▸ **ASSIGNMENT**
In the data, find each line where the word "Table" appears and list that line.

▸ **PROVIDED DATA**
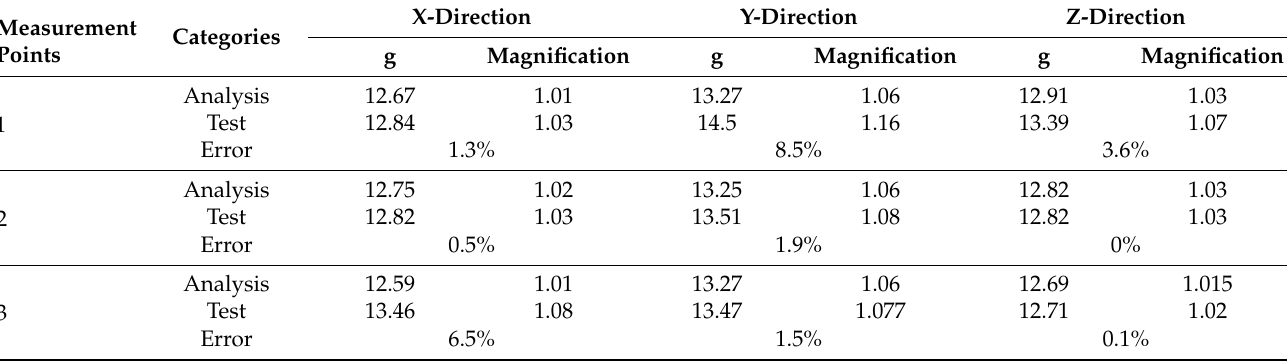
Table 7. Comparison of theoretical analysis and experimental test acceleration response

--

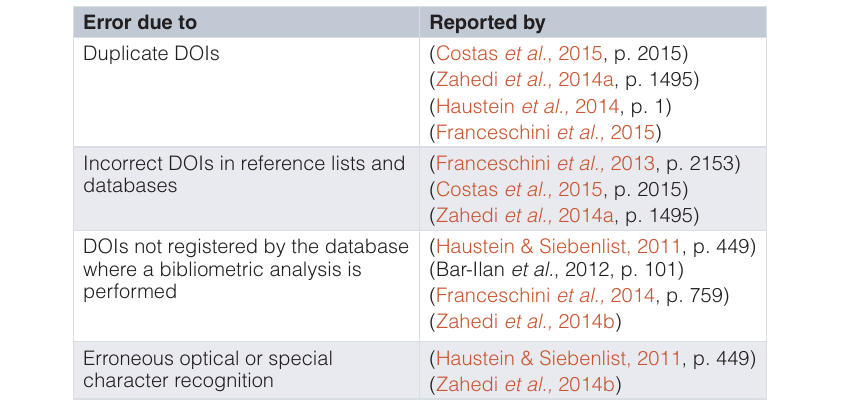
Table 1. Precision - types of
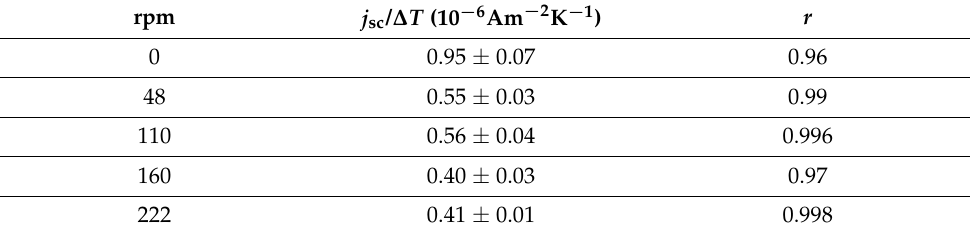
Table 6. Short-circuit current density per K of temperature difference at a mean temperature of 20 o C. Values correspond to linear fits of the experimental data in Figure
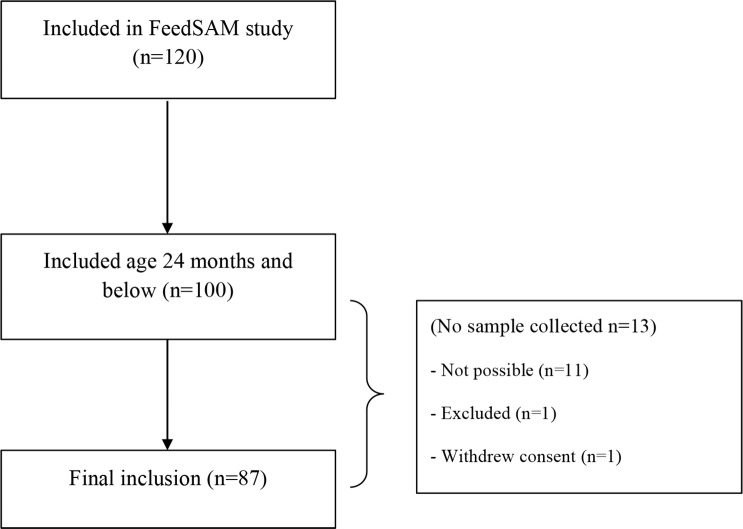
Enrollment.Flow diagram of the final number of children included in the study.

--

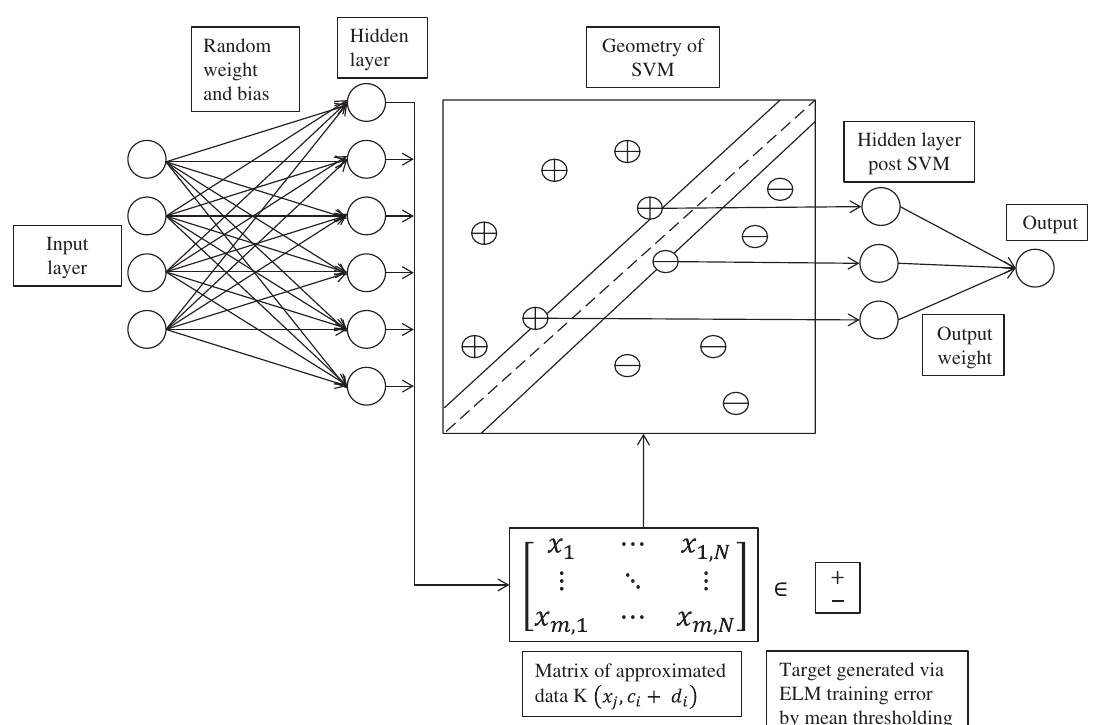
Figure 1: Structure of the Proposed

▸ **RESULT OF THIS EXERCISE**
Table 7. Comparison of theoretical analysis and experimental test acceleration response
Table 1. Precision - types of
Table 6. Short-circuit current density per K of temperature difference at a mean temperature of 20 o C. Values correspond to linear fits of the experimental data in Figure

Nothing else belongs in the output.